RBS among banks fined €1bn for currency rigging

The European Commission said on Thursday it fined Royal Bank of Scotland (RBS), Barclays, Citigroup, JPMorgan and MUFG €1.07 billion for participating in a foreign exchange spot trading cartel.

“In two settlement decisions, the European Commission has fined five banks for taking part in two cartels in the spot foreign exchange market for 11 currencies – Euro, British Pound, Japanese Yen, Swiss Franc, US, Canadian, New Zealand and Australian Dollars, and Danish, Swedish and Norwegian crowns,” said the European Commission.

“The first decision (so-called “Forex – Three Way Banana Split” cartel) imposes a total fine of €811,197,000 on Barclays, The Royal Bank of Scotland (RBS), Citigroup and JPMorgan.

“The second decision (so-called “Forex- Essex Express” cartel) imposes a total fine of €257,682,000 on Barclays, RBS and MUFG Bank (formerly Bank of Tokyo-Mitsubishi).

“UBS is an addressee of both decisions, but was not fined as it revealed the existence of the cartels to the Commission.”

Commissioner Margrethe Vestager, in charge of competition policy said: “Companies and people depend on banks to exchange money to carry out transactions in foreign countries. 

“Foreign exchange spot trading activities are one of the largest markets in the world, worth billions of euros every day.

“Today we have fined Barclays, The Royal Bank of Scotland, Citigroup, JPMorgan and MUFG Bank and these cartel decisions send a clear message that the Commission will not tolerate collusive behaviour in any sector of the financial markets.
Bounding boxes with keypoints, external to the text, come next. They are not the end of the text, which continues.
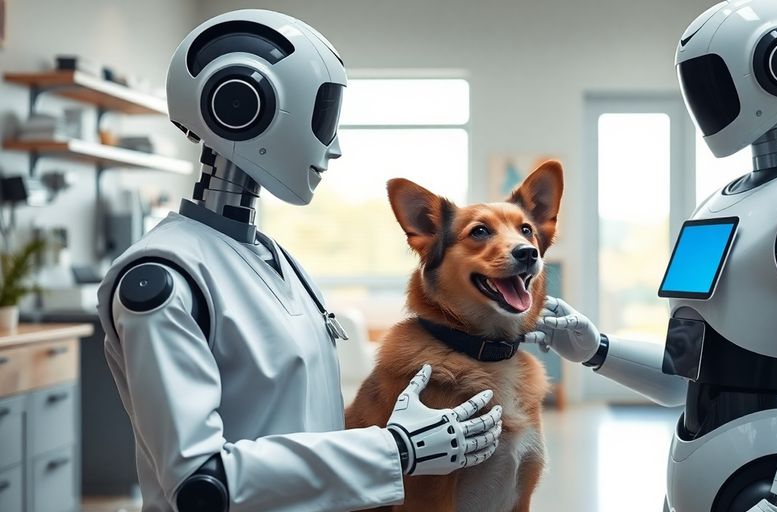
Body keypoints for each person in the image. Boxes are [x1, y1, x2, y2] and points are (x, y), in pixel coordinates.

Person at [97, 10, 501, 512]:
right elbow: (200, 485)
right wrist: (398, 448)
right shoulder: (165, 277)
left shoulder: (272, 258)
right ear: (245, 106)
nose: (333, 147)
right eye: (324, 118)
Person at [526, 1, 777, 511]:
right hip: (699, 457)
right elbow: (683, 374)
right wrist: (596, 348)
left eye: (712, 76)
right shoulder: (723, 201)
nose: (705, 97)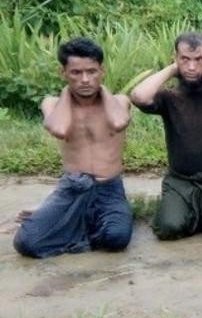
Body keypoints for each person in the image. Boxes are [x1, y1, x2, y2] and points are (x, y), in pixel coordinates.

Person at [14, 38, 133, 258]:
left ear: (102, 71)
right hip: (72, 187)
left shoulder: (119, 101)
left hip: (109, 188)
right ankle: (60, 215)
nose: (85, 79)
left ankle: (68, 222)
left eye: (92, 71)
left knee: (116, 237)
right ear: (63, 73)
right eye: (76, 73)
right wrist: (67, 93)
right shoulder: (52, 103)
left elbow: (118, 122)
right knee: (26, 242)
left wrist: (102, 89)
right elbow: (60, 129)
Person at [130, 32, 202, 239]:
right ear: (175, 58)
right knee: (168, 228)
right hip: (180, 181)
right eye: (185, 59)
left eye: (199, 59)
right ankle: (190, 214)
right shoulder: (168, 97)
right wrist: (172, 69)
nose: (192, 67)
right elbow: (138, 97)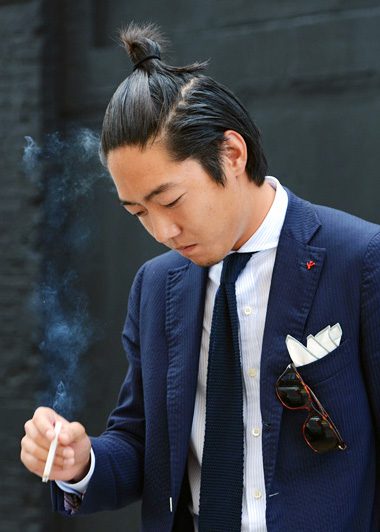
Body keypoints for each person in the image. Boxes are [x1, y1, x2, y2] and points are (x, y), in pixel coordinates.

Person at [20, 23, 380, 532]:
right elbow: (143, 445)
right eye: (137, 213)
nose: (162, 230)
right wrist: (80, 462)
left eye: (170, 201)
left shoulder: (360, 258)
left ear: (232, 154)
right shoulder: (155, 286)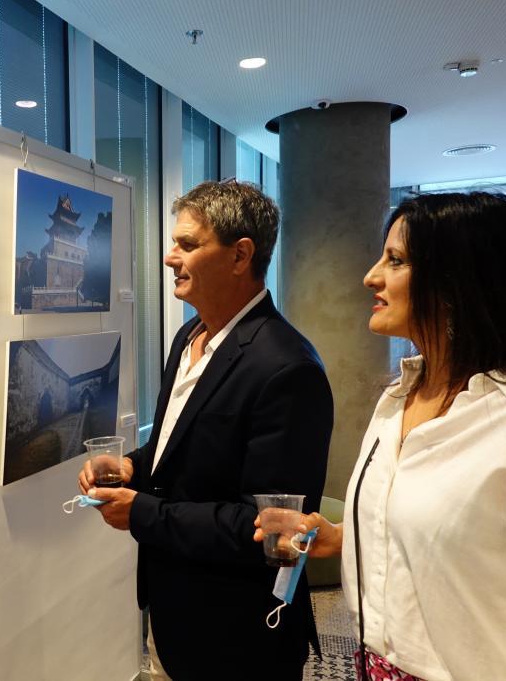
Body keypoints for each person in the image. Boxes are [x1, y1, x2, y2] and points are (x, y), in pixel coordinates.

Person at [256, 192, 506, 680]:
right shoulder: (399, 396)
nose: (371, 277)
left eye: (395, 260)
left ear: (459, 280)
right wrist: (341, 537)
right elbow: (442, 528)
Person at [79, 180, 333, 680]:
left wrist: (142, 513)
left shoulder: (287, 368)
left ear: (240, 256)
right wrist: (131, 465)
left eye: (188, 244)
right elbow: (180, 446)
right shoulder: (188, 336)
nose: (170, 258)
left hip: (238, 633)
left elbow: (269, 527)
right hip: (173, 611)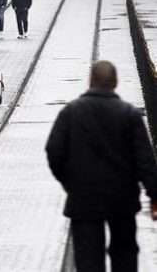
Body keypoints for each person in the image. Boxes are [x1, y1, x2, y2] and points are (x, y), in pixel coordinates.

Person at [46, 61, 157, 272]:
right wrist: (154, 195)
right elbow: (145, 160)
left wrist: (70, 182)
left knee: (88, 262)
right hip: (122, 201)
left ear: (90, 82)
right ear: (115, 83)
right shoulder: (130, 115)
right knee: (124, 256)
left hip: (84, 201)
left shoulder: (71, 113)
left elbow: (54, 152)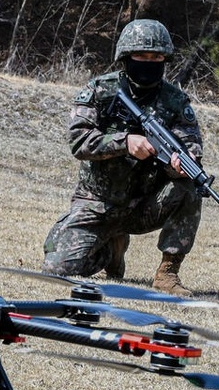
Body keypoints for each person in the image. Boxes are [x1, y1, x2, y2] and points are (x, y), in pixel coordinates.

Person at [41, 18, 204, 296]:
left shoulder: (176, 102)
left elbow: (190, 144)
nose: (149, 62)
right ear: (126, 58)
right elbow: (78, 141)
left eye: (157, 57)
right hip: (97, 203)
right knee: (56, 268)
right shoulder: (99, 91)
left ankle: (168, 273)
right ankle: (110, 248)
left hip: (144, 205)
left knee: (190, 188)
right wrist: (125, 142)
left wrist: (182, 163)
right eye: (142, 56)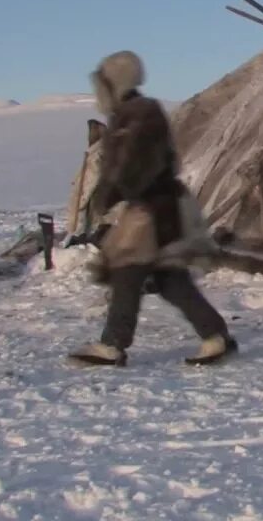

“The behaviour of these banks undermined the integrity of the sector at the expense of the European economy and consumers”.

Foreign Exchange, or “Forex”, refers to the trading of currencies.

When companies exchange large amounts of a certain currency against another, they usually do so through a Forex trader.

The main customers of Forex traders include asset managers, pension funds, hedge funds, major companies and other banks.